L'ancien chef d'Etat mauritanien Ely Ould Mohamed Vall (2005-2007) a vivement critiqué le limogeage du président de la Cour suprême Ould Ghailany, estimant qu'il consacre "l'élargissement de la sphère de l'illégalité pour atteindre le pouvoir judiciaire", indique un communiqué.

L'ancien président, aujourd'hui dans les rangs de l'opposition la plus radicale, a estimé dans un communiqué que le pays a d'abord connu l'illégalité, quand le coup d'Etat de 2008 a eu lieu, pour être par la suite justifié par une élection "truquée en 2009" et les institutions législatives ont largement dépassé leur mandat depuis novembre 2011.

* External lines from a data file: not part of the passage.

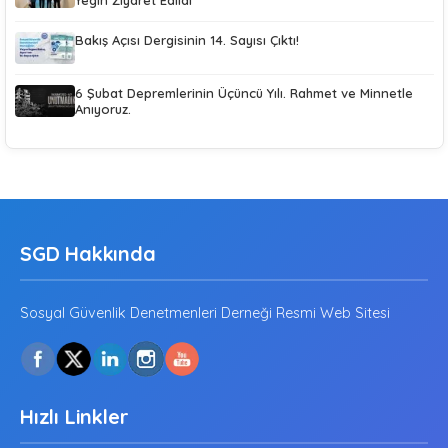
Bakış Açısı Dergisinin 14. Sayısı Çıktı!
6 Şubat Depremlerinin Üçüncü Yılı. Rahmet ve Minnetle
Anıyoruz.
SGD Hakkında
Sosyal Güvenlik Denetmenleri Derneği Resmi Web Sitesi
Hızlı Linkler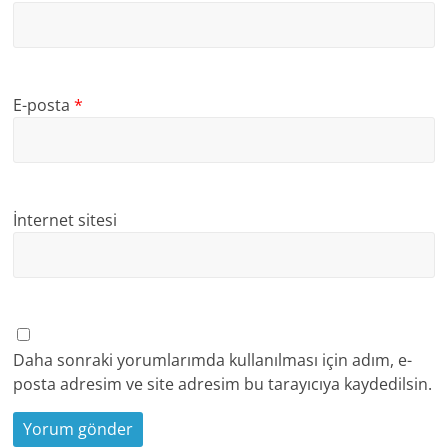
E-posta
*
İnternet sitesi
Daha sonraki yorumlarımda kullanılması için adım, e-
posta adresim ve site adresim bu tarayıcıya kaydedilsin.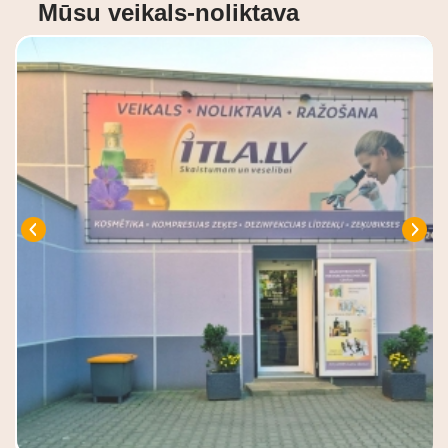
Mūsu veikals-noliktava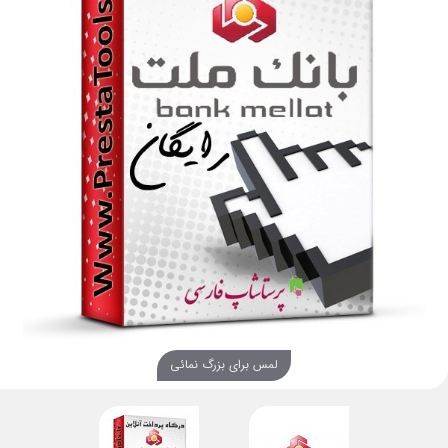
لمس برای بزرگ نمائی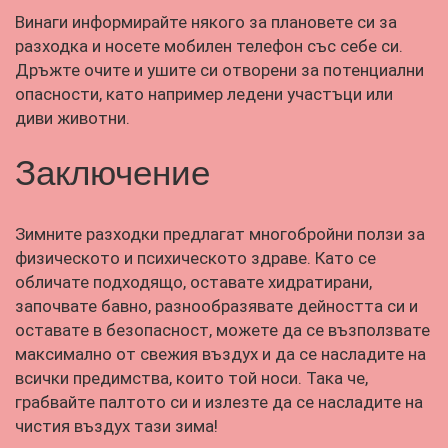
Винаги информирайте някого за плановете си за
разходка и носете мобилен телефон със себе си.
Дръжте очите и ушите си отворени за потенциални
опасности, като например ледени участъци или
диви животни.
Заключение
Зимните разходки предлагат многобройни ползи за
физическото и психическото здраве. Като се
обличате подходящо, оставате хидратирани,
започвате бавно, разнообразявате дейността си и
оставате в безопасност, можете да се възползвате
максимално от свежия въздух и да се насладите на
всички предимства, които той носи. Така че,
грабвайте палтото си и излезте да се насладите на
чистия въздух тази зима!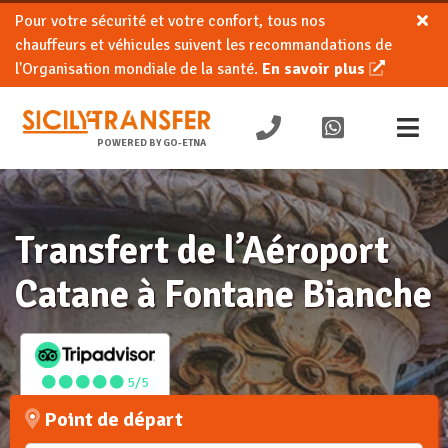
Pour votre sécurité et votre confort, tous nos
chauffeurs et véhicules suivent les recommandations de
l'Organisation mondiale de la santé.
En savoir plus
POWERED BY GO-ETNA
Transfert de l’Aéroport
Catane à Fontane Bianche
5/5
Point de départ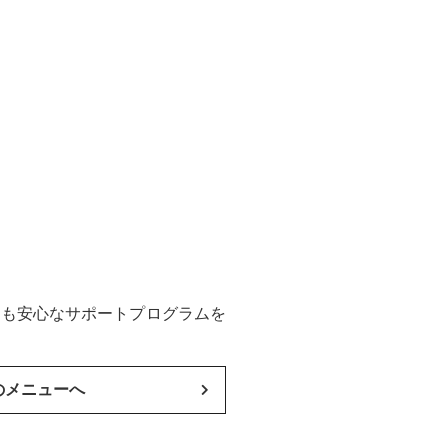
後も安心なサポートプログラムを
のメニューへ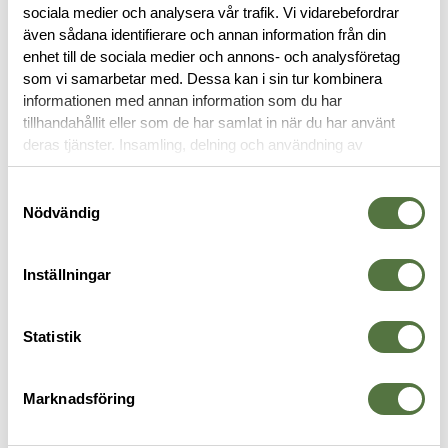
BESKRIVNING
sociala medier och analysera vår trafik. Vi vidarebefordrar
även sådana identifierare och annan information från din
enhet till de sociala medier och annons- och analysföretag
RECENSIONER
som vi samarbetar med. Dessa kan i sin tur kombinera
informationen med annan information som du har
tillhandahållit eller som de har samlat in när du har använt
OM VARUMÄRKET
deras tjänster. Insamling, delning och användning av
personuppgifter kan användas för personalisering av
annonser. Läs mer om
Google's Privacy Terms
.
Samtyckesval
Nödvändig
FICKOR & HÅLLARE
Inställningar
Statistik
Marknadsföring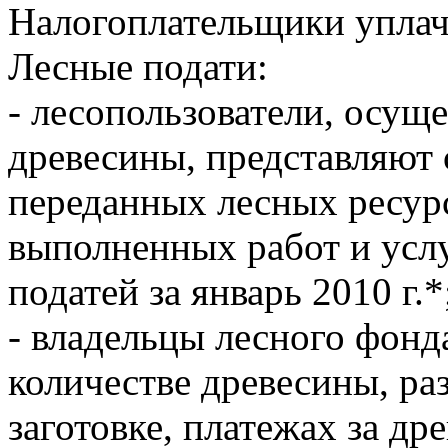
Налогоплательщики уплач
Лесные подати:
- лесопользователи, осущ
древесины, представляют 
переданных лесных ресур
выполненных работ и услу
податей за январь 2010 г.*
- владельцы лесного фонд
количестве древесины, ра
заготовке, платежах за др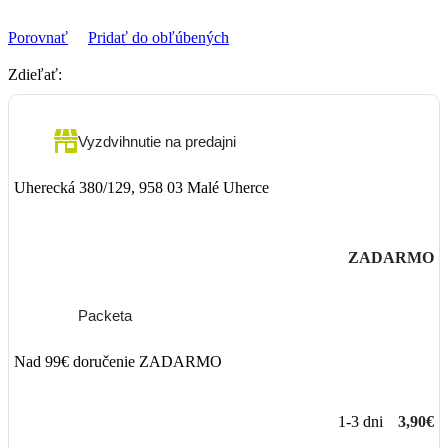
Porovnať
Pridať do obľúbených
Zdieľať:
Vyzdvihnutie na predajni
Uherecká 380/129, 958 03 Malé Uherce
ZADARMO
Packeta
Nad 99€ doručenie ZADARMO
1-3 dni
3,90€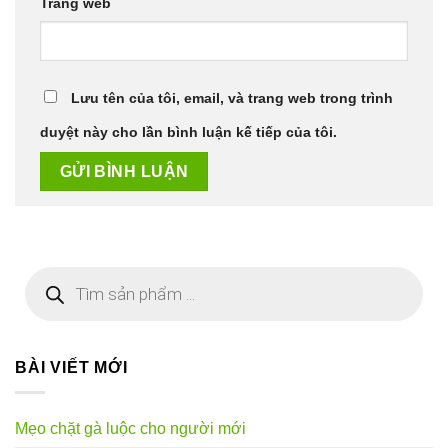
Trang web
Lưu tên của tôi, email, và trang web trong trình
duyệt này cho lần bình luận kế tiếp của tôi.
Tìm
kiếm
sản
phẩm
BÀI VIẾT MỚI
Mẹo chặt gà luộc cho người mới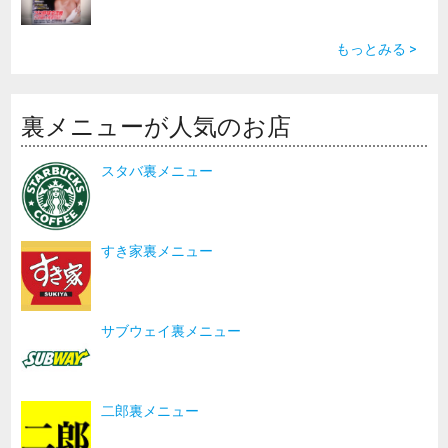
もっとみる >
裏メニューが人気のお店
スタバ裏メニュー
すき家裏メニュー
サブウェイ裏メニュー
二郎裏メニュー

Pour lui, les valeurs démocratiques du pays "sont bafouées à travers le limogeage illégal du président de la plus haute instance judiciaire, la Cour suprême, de façon arbitraire, en violation des dispositions de la loi".

"Selon les articles 15 et 18 de la loi organisant la justice, le mandat du président de la Cour suprême est de 5 ans et qu'il ne peut être limogé que dans les conditions édictées par la loi", souligne l'ancien chef de l'état mauritanien dans son communiqué.

Le limogeage de Ould Ghailany, jeudi dernier, en conseil des ministres, avait soulevé une vaste dénonciation de la part des milieux politiques et judiciaires du pays.

Le magistrat, qui n'est resté en fonction que pendant deux ans et qui a été nommé ambassadeur au Yémen, persiste dans son refus d'accepter son limogeage, alors qu'un autre président de la cour, un avocat, a été nommé par décret présidentiel.